Q: What is the square root of 49?

A: The square root of 49 is 7, since $7 \times 7 = 49$.

Q: How do we simplify the variables $u^8$ and $v^{12}$?

A: We can simplify the variables $u^8$ and $v^{12}$ by using the rules of exponents. Specifically, we can use the rule that states that when a variable is raised to a power, we can multiply the variable by itself as many times as the power indicates.

Q: What is the final result of simplifying the expression $-\sqrt{49} u^8 v^{12}$?

A: The final result of simplifying the expression $-\sqrt{49} u^8 v^{12}$ is $-7 u^8 v^{12}$.

Q: What are some common mistakes to avoid when simplifying expressions?

A: Some common mistakes to avoid when simplifying expressions include:

• Failing to simplify the square root of a number.
• Not using the rules of exponents to simplify variables raised to powers.
• Not combining the simplified components to arrive at the final result.

Q: What are some real-world applications of simplifying expressions?

A: Simplifying expressions is an important skill in mathematics that has many real-world applications. For example, in physics, simplifying expressions is used to describe the motion of objects and the behavior of physical systems. In engineering, simplifying expressions is used to design and optimize systems.
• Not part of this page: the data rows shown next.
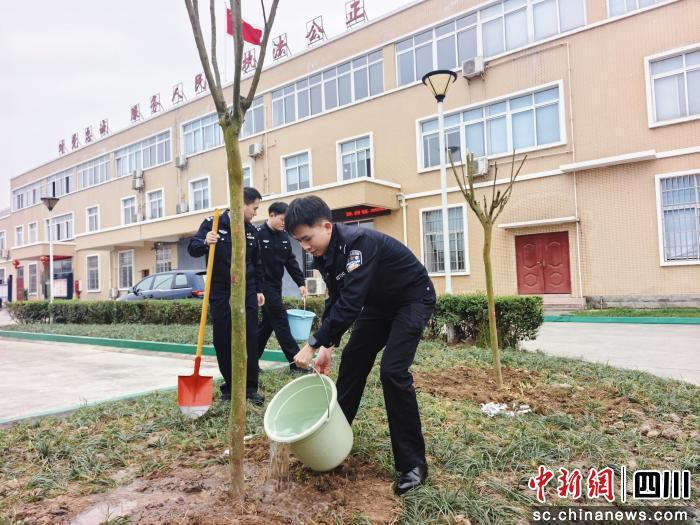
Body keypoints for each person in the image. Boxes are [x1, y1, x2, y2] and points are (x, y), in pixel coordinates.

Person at [286, 196, 436, 495]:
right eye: (299, 241)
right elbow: (336, 299)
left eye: (307, 238)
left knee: (393, 372)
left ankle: (413, 465)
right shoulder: (324, 254)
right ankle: (332, 442)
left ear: (327, 226)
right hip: (378, 305)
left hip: (412, 299)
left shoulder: (359, 244)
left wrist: (312, 344)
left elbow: (352, 302)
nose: (305, 246)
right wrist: (328, 346)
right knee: (353, 361)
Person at [187, 187, 265, 405]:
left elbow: (257, 263)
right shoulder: (213, 223)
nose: (256, 213)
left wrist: (259, 289)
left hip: (247, 290)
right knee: (223, 339)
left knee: (250, 337)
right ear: (241, 204)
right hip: (221, 290)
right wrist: (205, 241)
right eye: (254, 208)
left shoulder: (252, 230)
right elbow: (193, 248)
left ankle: (250, 388)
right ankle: (230, 387)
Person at [255, 201, 308, 372]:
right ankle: (296, 363)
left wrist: (300, 282)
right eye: (282, 219)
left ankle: (250, 363)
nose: (285, 223)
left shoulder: (284, 237)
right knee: (281, 321)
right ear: (271, 215)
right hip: (263, 287)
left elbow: (290, 262)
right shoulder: (257, 234)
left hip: (276, 287)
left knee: (267, 326)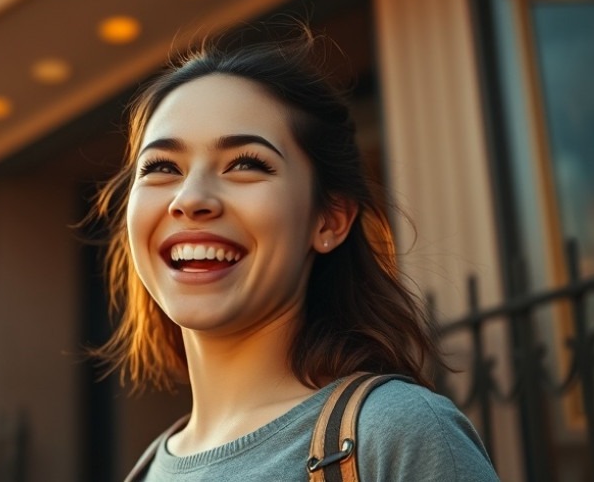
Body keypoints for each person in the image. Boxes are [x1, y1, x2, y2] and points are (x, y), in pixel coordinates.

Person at [86, 25, 499, 481]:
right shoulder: (145, 472)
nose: (190, 198)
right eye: (161, 167)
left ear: (329, 220)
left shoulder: (397, 433)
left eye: (246, 164)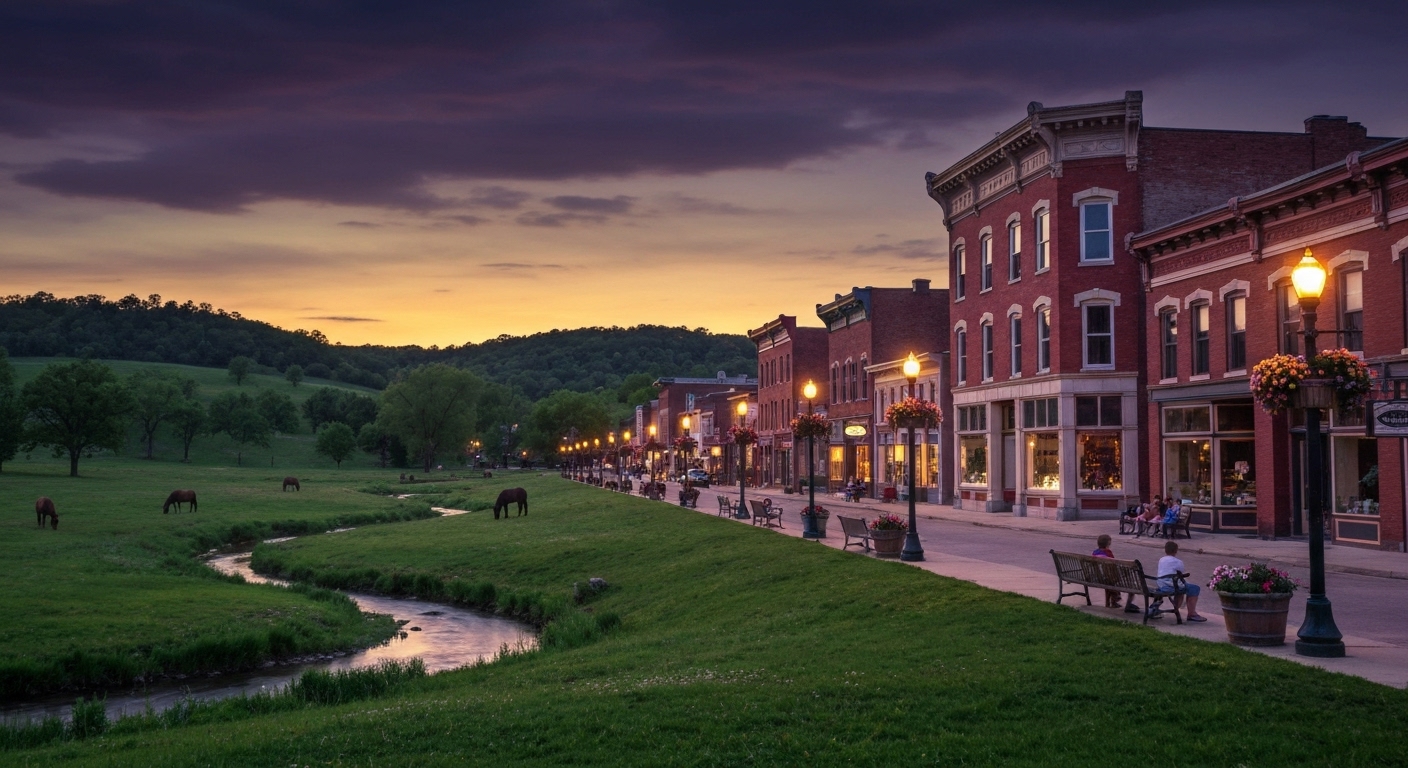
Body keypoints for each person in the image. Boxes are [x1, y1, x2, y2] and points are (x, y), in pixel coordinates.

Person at [1154, 541, 1206, 621]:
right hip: (1171, 585)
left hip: (1162, 584)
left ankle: (1176, 609)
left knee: (1180, 588)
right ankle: (1191, 613)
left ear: (1165, 550)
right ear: (1176, 551)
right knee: (1194, 588)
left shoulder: (1161, 560)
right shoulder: (1178, 562)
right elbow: (1180, 572)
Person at [1091, 534, 1122, 608]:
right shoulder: (1108, 552)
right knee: (1112, 581)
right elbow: (1113, 564)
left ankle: (1112, 600)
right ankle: (1115, 597)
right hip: (1108, 577)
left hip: (1097, 577)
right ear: (1108, 543)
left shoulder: (1094, 552)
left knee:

Q: How do we practice simplifying expressions?

A: We can practice simplifying expressions by working on practice problems, such as:

• Simplify the expression $\sqrt{16} x^4 y^6$
• Simplify the expression $-\sqrt{81} u^2 v^3$
• Simplify the expression $\sqrt{25} x^3 y^2$

Solutions to Practice Problems

• $\sqrt{16} x^4 y^6 = 4 x^4 y^6$
• $-\sqrt{81} u^2 v^3 = -9 u^2 v^3$
• $\sqrt{25} x^3 y^2 = 5 x^3 y^2$

Conclusion

Simplifying expressions is an important skill in mathematics that has many real-world applications. By breaking down expressions into their most basic components and using the rules of exponents, we can simplify expressions and arrive at the final result.